A więc, Tanatos, na początku chciałem rzec, jak niesamowicie mnie wkurwia postawa rozmanierowanego krytyka, dla którego wszystkie filmy bez głębi przekazu są badziewiem, które nie wnoszą nic do życia (stąd ich beznadziejność). Przecież nie wszystkie filmy muszą być ambitne, głębokie. Są też filmy, które spełniają rolę czysto rozrywkową, przy których warto sie odprężyć. A jeśli taki film posiada dobrą fabułę i świetnie grających aktorów, to tym lepiej. Takim filmem według mnie jest właśnie Ocean's. Ten film nie wymaga od Ciebie głębokich przemyśleń, ale tego, żebyś dobrze przy nim sie bawił. Jeśli to jest Twój jedyny argument przeciwko temu filmowi (tj. że nie wymaga wiele od widza), to jest to iście żałosne z Twej strony.
tak sobie czytam te wszystkie posty i widzę, że inni kochają Ocean's drudzy mówią, że to... (jak to było?) "gówno". bez obrazy, ale tych drugich to naprawdę nie rozumiem. jak można film nazwać czymś takim? kinomanami Was napweno nazwać nie można. człowiek, który zna się na kinie nie powiedziałby także, iż Clooney, Damon czy Julia Roberts to beztalencia. Pół świata wie, że to jedni z lepszych aktorów, a ludzie tu wyskakują z takimi tekstami ("...Roberts? Ona ma zero talentu. Jest sztuczna do bólu i ZAWSZE gra tak samo! To jest aktorka?"), aż mi się śmiać chce. To człowieku widziałeś z nią tylko jeden film. A Godfather'em to zajmijmy się kiedy indziej, bo po pierwsze to film innego typu, a po drugie to klasyka kina, więc nie ma co porównywać. Mimo tego uważam, że Ocean's 11 (jak i 12 czy 13) to świetny film, ze wszystkich względów. 1. Gra aktorska 2. Scenariusz 3. Reżyseria. no i jest zabawny i naprawdę "wciąga". A to w tych czasach dla widza jedna z najważniejszych rzeczy ;)

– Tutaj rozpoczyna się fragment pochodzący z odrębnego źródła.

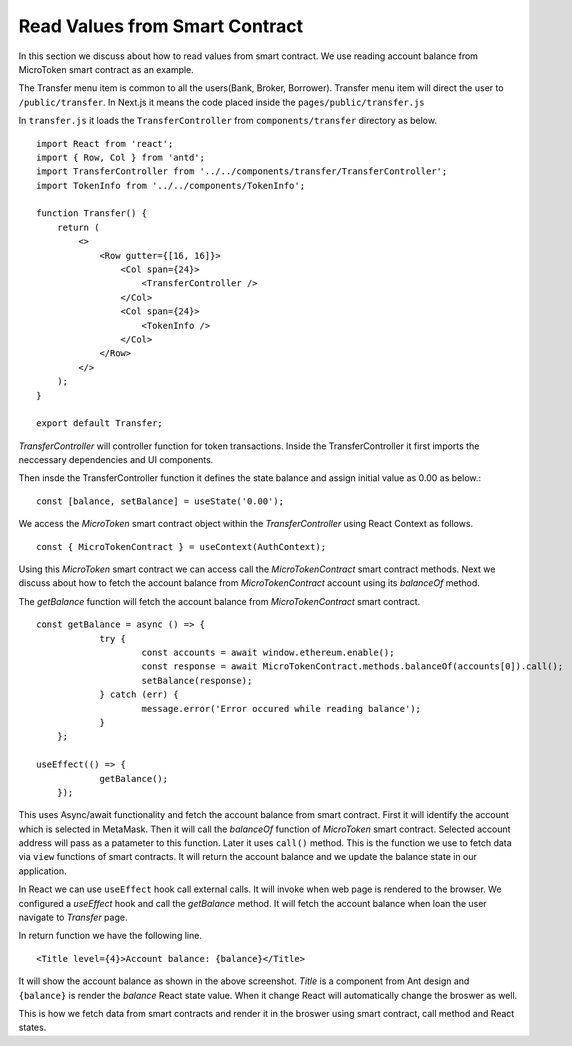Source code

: Read Values from Smart Contract
===============================

In this section we discuss about how to read values from smart contract.
We use reading account balance from MicroToken smart contract as an example.

.. image:: ../images/account_balance.png

The Transfer menu item is common to all the users(Bank, Broker, Borrower). 
Transfer menu item will direct the user to ``/public/transfer``.
In Next.js it means the code placed inside the ``pages/public/transfer.js``

In ``transfer.js`` it loads the ``TransferController`` from ``components/transfer`` directory as below. ::

    import React from 'react';
    import { Row, Col } from 'antd';
    import TransferController from '../../components/transfer/TransferController';
    import TokenInfo from '../../components/TokenInfo';

    function Transfer() {
        return (
            <>
                <Row gutter={[16, 16]}>
                    <Col span={24}>
                        <TransferController />
                    </Col>
                    <Col span={24}>
                        <TokenInfo />
                    </Col>
                </Row>
            </>
        );
    }

    export default Transfer;

*TransferController* will controller function for token transactions.
Inside the TransferController it first imports the neccessary dependencies and UI components.

Then insde the TransferController function it defines the state balance and assign initial value as 0.00 as below.::

    const [balance, setBalance] = useState('0.00');

We access the *MicroToken* smart contract object within the *TransferController* using React Context as follows. ::

    const { MicroTokenContract } = useContext(AuthContext);

Using this *MicroToken* smart contract we can access call the *MicroTokenContract* smart contract methods.
Next we discuss about how to fetch the account balance from *MicroTokenContract* account using its *balanceOf* method.

The *getBalance* function will fetch the account balance from *MicroTokenContract* smart contract. ::

    const getBalance = async () => {
		try {
			const accounts = await window.ethereum.enable();
			const response = await MicroTokenContract.methods.balanceOf(accounts[0]).call();
			setBalance(response);
		} catch (err) {
			message.error('Error occured while reading balance');
		}
	};

    useEffect(() => {
		getBalance();
	});

This uses Async/await functionality and fetch the account balance from smart contract. 
First it will identify the account which is selected in MetaMask.
Then it will call the *balanceOf* function of *MicroToken* smart contract.
Selected account address will pass as a patameter to this function.
Later it uses ``call()`` method.
This is the function we use to fetch data via ``view`` functions of smart contracts.
It will return the account balance and we update the balance state in our application.

In React we can use ``useEffect`` hook call external calls.
It will invoke when web page is rendered to the browser.
We configured a *useEffect* hook and call the *getBalance* method.
It will fetch the account balance when loan the user navigate to *Transfer* page.

In return function we have the following line. ::

    <Title level={4}>Account balance: {balance}</Title>

It will show the account balance as shown in the above screenshot.
*Title* is a component from Ant design and ``{balance}`` is render the *balance* React state value.
When it change React will automatically change the broswer as well.

This is how we fetch data from smart contracts and render it in the broswer using smart contract, call method and React states.



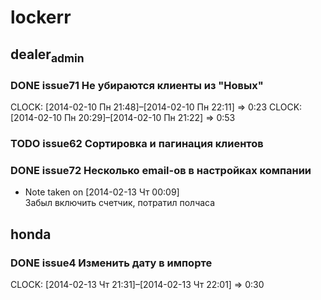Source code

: 

* lockerr
** dealer_admin
*** DONE issue71 Не убираются клиенты из "Новых"
    CLOCK: [2014-02-10 Пн 21:48]--[2014-02-10 Пн 22:11] =>  0:23
    CLOCK: [2014-02-10 Пн 20:29]--[2014-02-10 Пн 21:22] =>  0:53
*** TODO issue62 Сортировка и пагинация клиентов
*** DONE issue72 Несколько email-ов в настройках компании
    - Note taken on [2014-02-13 Чт 00:09] \\
      Забыл включить счетчик, потратил полчаса
** honda
*** DONE issue4 Изменить дату в импорте
    CLOCK: [2014-02-13 Чт 21:31]--[2014-02-13 Чт 22:01] =>  0:30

pozdro dla fanów Ocean's :)
Brawo koleś!!! Jesteś spoko i zgadzam sie z tobą w 100%!!! Zarówno co do opini o aktorach jak i Całej serii!!!
"Brawo koleś!!!" no nic nie mówię, ale jak już to powinieneś powiedzieć "kolesiówo"... ;)
a z resztą to nie będą mi tu kitu wciskać ludzie! :/
W sumie to masz racje!! Więc sorry za moj błąd!! Aczkolwiek nigdy nie patrze na loginy (oprócz swojego bo jest zajebisty ;p;p;ppp)!! Tak więc sorry jeszcze raz Pozdro!!
że też zawsze znajdzie się taki co..... lubi siać zamęt i nerwice zaraźliwą...:] hmmmmm..... hmmm..... niech z tym żyje.....
"ocean's..." its great:D
Jezu... a co ten film takiego wnosi? Wiecznie uśmiechnięty ryj Dżordża? To widać w każdym filmie, w którym gra... Film naprawę niezwykle tandetny (opowieść o bandzie uśmiechniętych debili, którzy chcą obrabować kasyno)
czasami to mi się zdaje, że niektórzy specjalnie krytykują dobre filmy (np. jak Ocean's)... bo to na pierwszy rzut oka po prostu widać, że film jest świetnie nakręcony itp. itd. (napisałam to już zresztą w poprzednim poście)
a tu ludzie wyskakują z takimi opiniami... facet (lub kobieto)! spójrz sobie na ogólną opinie, ludzi, którzy sie wypowiadali ne temat tego filmu... ja tu widzę o wieeeele więcej pozytywów niż negatywów... chyba, że nie jesteś w stanie togo zauważyć O_o
Do Tanatos: Żałosne tak samo jak porównywanie Ojca Chrzestnego do Ocean's. Przecież to 2 rózne gatunki ale w moim rankingu wyżej(dużo wyżej) ustawiam Ocean's! Pozdro
ple ple ple ple ple ple...... i tyle godzin ple ple ple..... jak czegoś się nie lubi to się tego nie komenyuje, nie ogląda, nie zerka, nie rzuca na to okiem, itp...:] mafiozi niech se spływają do siebie, a reszta niech dalej komentuje filmik z pochwalnym okrzykiem w tle!!:-D
No tak jak się czegoś nie lubi to się nie komentuje... To od czego jest to forum?
hmmmm.... no właśnie dobre pytanie:] pojebany wymysł te forum :p ktoś miał zacne zamiary ale ludzie to spieprzyli.... arrrr..... no po co jest te forum????.... hmmmm.... obecnie myśle, że do wkurw...wkurzania innych internautów przez jakiegoś goscia przyklejonego do monitora kompa i cieszenia się z tego jak inni odpowiadaja na złośliwe komentarze kierowane pod adresem np: filmu który ich porwał w świat ludzkiej nieograniczonej wyobraźni.... i im bardziej robi sie ostro ty większa jest dla nich zabawa.... chyba do tego na dzień dzisiejszy służy forum.... hmmmm... chyba można powiedzieć "żal!!!"